WORK REQUIRED.
Going line by line through the entries below, note each one with "можно", then report how many there are and nothing else.
*** THE DATA Section Begins ***
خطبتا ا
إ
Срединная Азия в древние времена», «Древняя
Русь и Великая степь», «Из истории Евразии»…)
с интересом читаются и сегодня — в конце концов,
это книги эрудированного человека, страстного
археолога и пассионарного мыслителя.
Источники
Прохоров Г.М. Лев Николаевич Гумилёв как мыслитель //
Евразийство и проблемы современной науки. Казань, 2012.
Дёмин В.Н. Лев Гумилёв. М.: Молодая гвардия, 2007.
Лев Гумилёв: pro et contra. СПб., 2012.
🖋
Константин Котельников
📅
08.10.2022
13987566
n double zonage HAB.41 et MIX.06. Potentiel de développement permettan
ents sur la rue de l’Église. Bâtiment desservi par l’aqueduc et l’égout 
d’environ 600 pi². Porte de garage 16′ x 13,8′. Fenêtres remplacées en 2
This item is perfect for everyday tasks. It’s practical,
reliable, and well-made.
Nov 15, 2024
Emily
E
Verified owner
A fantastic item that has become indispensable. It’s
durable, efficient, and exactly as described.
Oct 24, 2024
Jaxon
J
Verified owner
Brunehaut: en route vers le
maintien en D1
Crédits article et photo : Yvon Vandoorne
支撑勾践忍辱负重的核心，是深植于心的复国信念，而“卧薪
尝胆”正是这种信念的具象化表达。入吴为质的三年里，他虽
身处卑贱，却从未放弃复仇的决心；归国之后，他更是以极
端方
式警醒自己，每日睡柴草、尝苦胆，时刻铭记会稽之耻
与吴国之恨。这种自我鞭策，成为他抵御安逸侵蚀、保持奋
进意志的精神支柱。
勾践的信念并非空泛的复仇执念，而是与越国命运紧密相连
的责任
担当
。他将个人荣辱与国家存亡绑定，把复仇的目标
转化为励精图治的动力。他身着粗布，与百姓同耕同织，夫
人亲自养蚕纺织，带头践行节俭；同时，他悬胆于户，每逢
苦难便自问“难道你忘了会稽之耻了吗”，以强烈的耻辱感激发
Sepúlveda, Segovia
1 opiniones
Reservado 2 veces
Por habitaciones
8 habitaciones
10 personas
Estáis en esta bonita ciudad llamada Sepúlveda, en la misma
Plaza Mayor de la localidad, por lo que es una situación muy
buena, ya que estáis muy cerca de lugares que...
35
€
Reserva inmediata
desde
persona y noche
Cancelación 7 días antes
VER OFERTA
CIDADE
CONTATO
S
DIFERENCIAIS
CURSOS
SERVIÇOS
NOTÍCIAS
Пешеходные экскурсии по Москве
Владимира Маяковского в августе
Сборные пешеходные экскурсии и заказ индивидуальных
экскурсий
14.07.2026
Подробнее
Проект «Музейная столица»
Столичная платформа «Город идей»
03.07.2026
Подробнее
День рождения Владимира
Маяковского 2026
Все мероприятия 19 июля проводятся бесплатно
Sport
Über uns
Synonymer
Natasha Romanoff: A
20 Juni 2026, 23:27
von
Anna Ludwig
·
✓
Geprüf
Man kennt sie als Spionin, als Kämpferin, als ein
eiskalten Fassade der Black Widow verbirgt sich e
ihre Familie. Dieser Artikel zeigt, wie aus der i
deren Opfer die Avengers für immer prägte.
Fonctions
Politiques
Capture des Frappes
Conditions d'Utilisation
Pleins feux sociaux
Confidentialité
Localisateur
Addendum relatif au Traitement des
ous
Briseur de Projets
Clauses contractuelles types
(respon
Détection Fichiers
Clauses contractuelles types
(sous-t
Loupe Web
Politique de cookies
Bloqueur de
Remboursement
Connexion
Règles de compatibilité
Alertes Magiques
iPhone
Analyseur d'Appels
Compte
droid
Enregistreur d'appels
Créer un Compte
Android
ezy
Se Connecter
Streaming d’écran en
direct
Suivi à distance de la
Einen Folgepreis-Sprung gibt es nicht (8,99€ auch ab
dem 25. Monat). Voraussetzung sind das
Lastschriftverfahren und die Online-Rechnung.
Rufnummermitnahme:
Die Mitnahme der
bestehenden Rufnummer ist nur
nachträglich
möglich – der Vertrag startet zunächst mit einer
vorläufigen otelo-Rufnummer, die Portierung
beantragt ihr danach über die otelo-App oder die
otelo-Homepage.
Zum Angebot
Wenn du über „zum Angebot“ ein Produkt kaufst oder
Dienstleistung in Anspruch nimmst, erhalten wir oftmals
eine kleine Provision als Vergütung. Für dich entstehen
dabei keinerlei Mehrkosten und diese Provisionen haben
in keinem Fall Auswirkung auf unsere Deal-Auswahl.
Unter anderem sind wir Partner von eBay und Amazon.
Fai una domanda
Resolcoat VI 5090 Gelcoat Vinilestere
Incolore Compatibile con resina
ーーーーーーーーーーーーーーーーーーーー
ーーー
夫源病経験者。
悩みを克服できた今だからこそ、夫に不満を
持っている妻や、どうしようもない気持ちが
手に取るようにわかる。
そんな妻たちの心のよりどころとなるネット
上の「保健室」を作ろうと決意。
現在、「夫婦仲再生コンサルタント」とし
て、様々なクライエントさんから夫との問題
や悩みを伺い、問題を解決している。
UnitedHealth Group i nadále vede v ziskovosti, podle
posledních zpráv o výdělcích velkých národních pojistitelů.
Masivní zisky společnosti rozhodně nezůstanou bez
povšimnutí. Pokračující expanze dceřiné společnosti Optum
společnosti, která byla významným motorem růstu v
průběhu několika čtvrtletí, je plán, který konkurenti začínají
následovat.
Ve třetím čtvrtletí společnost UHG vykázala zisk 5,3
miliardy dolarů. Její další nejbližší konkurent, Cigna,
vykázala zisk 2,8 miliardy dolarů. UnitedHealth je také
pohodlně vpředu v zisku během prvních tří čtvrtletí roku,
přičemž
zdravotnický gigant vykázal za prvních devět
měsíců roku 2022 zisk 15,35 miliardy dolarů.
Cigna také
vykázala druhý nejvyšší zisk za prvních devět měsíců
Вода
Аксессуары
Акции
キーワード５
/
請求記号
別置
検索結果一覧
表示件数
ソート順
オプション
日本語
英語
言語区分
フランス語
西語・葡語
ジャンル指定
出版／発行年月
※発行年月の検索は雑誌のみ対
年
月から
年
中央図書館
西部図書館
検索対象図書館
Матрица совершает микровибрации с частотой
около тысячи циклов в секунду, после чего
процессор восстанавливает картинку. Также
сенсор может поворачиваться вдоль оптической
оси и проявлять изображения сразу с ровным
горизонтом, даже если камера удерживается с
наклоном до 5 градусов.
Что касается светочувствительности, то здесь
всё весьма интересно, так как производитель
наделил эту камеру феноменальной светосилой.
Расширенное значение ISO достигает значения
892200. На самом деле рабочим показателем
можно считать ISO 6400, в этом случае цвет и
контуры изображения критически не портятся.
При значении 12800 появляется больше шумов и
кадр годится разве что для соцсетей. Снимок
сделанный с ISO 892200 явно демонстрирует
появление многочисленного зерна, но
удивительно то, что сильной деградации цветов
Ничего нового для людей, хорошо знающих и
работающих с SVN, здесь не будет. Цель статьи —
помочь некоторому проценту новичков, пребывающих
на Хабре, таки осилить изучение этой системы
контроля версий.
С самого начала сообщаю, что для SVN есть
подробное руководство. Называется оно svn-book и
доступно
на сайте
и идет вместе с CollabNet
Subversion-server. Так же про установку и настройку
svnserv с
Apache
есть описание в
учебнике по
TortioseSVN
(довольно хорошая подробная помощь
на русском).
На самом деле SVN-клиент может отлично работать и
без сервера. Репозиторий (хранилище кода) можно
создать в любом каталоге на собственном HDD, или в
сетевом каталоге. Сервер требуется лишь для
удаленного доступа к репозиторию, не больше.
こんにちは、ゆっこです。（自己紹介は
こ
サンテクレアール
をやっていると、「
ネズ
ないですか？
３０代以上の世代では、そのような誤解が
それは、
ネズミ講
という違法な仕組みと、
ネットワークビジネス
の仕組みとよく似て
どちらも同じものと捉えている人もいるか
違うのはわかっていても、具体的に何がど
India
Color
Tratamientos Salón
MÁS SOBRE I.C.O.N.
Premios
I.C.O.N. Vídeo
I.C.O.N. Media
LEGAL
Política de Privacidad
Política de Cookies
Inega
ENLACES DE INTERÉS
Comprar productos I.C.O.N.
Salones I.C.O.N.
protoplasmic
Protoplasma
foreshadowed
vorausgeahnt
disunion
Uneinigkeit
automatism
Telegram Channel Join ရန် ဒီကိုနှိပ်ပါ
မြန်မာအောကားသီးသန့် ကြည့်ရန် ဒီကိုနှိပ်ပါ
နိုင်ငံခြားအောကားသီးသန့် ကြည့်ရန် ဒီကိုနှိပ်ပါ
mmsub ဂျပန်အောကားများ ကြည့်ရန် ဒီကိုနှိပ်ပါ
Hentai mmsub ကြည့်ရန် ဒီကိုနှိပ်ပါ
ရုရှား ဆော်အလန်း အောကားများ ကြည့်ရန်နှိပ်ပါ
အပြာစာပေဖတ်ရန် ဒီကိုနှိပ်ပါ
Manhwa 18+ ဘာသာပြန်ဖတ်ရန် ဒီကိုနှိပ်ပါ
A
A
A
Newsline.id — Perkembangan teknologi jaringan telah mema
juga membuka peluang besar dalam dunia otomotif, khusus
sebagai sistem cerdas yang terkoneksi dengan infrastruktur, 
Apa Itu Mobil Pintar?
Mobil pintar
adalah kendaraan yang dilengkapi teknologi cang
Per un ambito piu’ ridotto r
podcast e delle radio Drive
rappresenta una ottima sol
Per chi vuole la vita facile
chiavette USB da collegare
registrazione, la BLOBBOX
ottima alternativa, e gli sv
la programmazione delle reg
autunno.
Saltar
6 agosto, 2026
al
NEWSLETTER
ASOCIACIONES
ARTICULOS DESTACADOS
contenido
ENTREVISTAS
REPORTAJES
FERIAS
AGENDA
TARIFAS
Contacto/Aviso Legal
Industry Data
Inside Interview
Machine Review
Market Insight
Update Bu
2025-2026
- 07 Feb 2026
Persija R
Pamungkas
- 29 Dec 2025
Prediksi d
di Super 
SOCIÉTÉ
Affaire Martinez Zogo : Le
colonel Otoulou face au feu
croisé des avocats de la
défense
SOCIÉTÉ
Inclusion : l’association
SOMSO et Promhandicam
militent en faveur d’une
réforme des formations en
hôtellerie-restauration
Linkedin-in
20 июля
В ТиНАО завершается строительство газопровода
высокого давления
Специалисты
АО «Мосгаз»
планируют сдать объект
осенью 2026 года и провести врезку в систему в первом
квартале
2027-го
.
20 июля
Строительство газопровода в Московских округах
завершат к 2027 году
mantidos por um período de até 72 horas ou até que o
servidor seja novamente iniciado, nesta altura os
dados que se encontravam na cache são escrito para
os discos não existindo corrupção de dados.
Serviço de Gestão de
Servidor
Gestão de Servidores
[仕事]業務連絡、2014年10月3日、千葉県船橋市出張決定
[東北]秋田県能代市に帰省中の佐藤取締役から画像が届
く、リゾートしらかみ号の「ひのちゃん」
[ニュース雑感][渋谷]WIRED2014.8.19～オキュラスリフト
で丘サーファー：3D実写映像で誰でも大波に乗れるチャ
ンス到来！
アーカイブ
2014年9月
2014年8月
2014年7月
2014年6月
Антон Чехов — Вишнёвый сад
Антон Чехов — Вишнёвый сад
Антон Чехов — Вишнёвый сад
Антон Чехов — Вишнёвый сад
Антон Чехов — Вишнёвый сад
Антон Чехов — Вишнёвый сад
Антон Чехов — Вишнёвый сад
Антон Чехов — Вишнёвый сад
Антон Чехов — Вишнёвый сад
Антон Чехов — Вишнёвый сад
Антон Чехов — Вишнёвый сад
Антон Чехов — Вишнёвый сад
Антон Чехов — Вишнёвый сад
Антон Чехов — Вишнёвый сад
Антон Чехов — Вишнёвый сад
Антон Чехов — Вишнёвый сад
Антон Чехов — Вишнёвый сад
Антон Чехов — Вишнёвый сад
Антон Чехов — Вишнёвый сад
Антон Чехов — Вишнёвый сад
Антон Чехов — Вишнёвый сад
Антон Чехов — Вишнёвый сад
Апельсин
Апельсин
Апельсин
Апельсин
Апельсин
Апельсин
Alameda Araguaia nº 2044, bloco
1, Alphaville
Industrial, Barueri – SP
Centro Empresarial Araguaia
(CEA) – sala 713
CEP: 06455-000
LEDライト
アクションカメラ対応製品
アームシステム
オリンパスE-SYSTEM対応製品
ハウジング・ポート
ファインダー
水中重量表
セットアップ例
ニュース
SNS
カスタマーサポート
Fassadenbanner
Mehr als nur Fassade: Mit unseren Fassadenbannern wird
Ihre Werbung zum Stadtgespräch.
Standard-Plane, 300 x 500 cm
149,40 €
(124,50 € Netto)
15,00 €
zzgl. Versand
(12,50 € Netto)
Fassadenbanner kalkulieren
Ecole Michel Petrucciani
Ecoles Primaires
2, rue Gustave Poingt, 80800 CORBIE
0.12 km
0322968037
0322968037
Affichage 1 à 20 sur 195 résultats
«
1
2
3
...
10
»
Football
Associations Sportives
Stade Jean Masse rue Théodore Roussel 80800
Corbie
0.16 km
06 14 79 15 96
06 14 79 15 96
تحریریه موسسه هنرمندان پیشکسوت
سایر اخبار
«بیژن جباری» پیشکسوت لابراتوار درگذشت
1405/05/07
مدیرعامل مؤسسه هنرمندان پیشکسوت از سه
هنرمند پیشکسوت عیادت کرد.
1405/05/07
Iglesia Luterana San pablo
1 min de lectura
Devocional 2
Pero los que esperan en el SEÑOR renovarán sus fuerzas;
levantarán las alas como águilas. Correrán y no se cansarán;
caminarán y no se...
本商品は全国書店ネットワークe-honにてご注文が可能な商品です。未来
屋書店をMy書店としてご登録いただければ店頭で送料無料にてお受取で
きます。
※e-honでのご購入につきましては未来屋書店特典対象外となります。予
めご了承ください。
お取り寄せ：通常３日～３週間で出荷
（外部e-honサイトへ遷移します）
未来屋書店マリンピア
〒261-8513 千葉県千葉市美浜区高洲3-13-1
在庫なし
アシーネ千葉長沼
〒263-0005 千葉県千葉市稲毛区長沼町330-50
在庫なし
*** THE DATA Section Ends ***
TASK RESULT.
2